*What the task requires*. Count the lines in the items below that contain the word "values", and reply with that number alone.

*Listed records*.
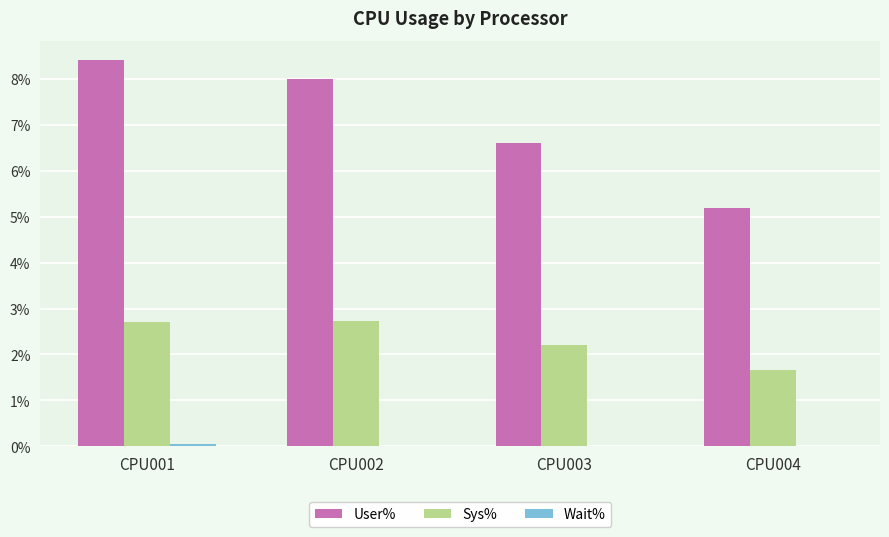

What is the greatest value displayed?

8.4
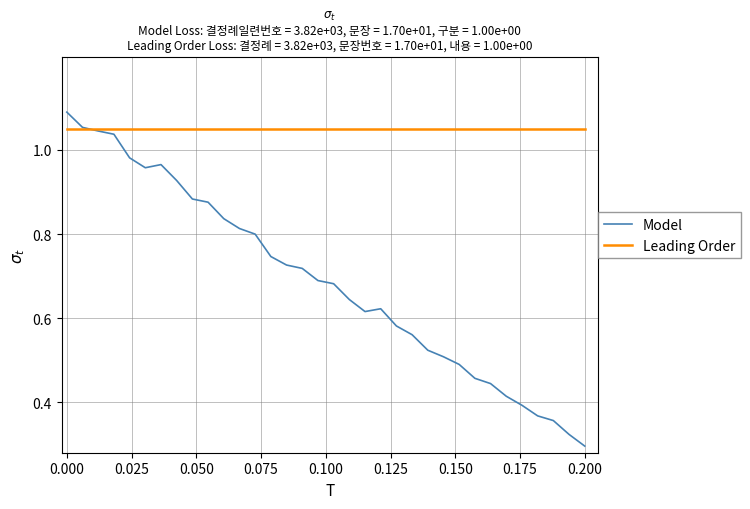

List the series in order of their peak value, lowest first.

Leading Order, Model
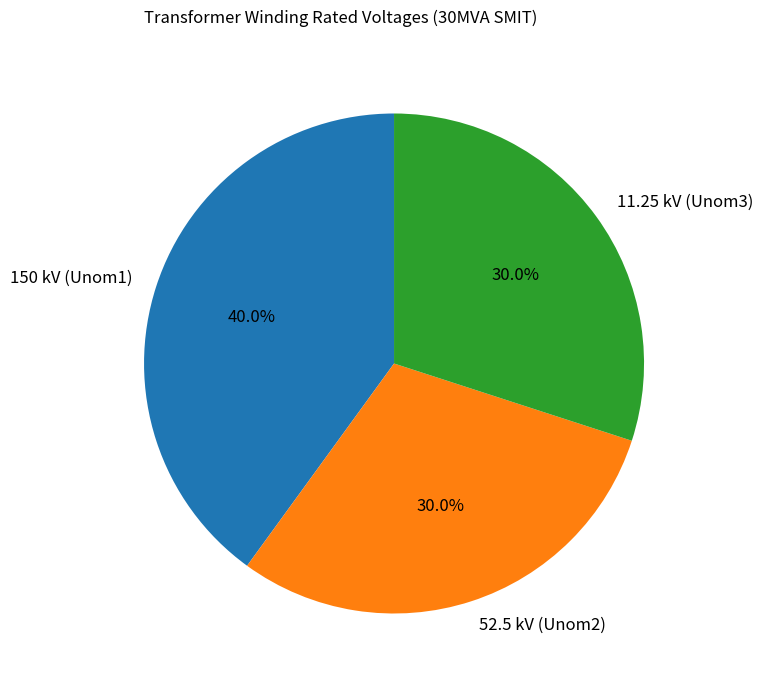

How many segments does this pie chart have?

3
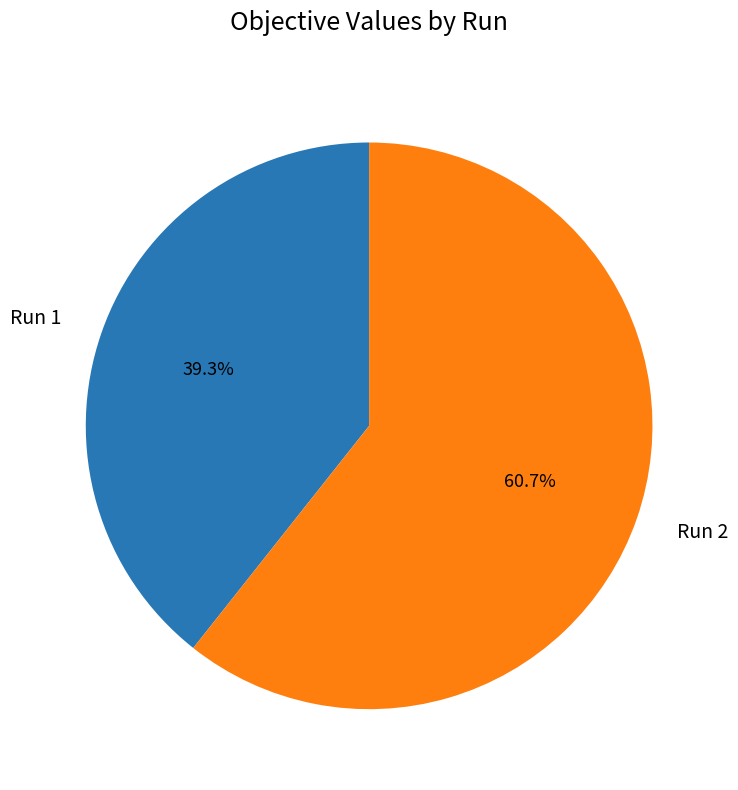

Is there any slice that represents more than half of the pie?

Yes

==

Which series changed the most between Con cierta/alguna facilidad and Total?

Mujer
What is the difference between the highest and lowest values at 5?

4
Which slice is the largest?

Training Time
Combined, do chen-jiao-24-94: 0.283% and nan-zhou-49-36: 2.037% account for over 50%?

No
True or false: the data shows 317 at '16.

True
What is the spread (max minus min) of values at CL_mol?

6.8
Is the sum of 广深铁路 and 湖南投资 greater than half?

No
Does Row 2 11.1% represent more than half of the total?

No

*Task answer*. 2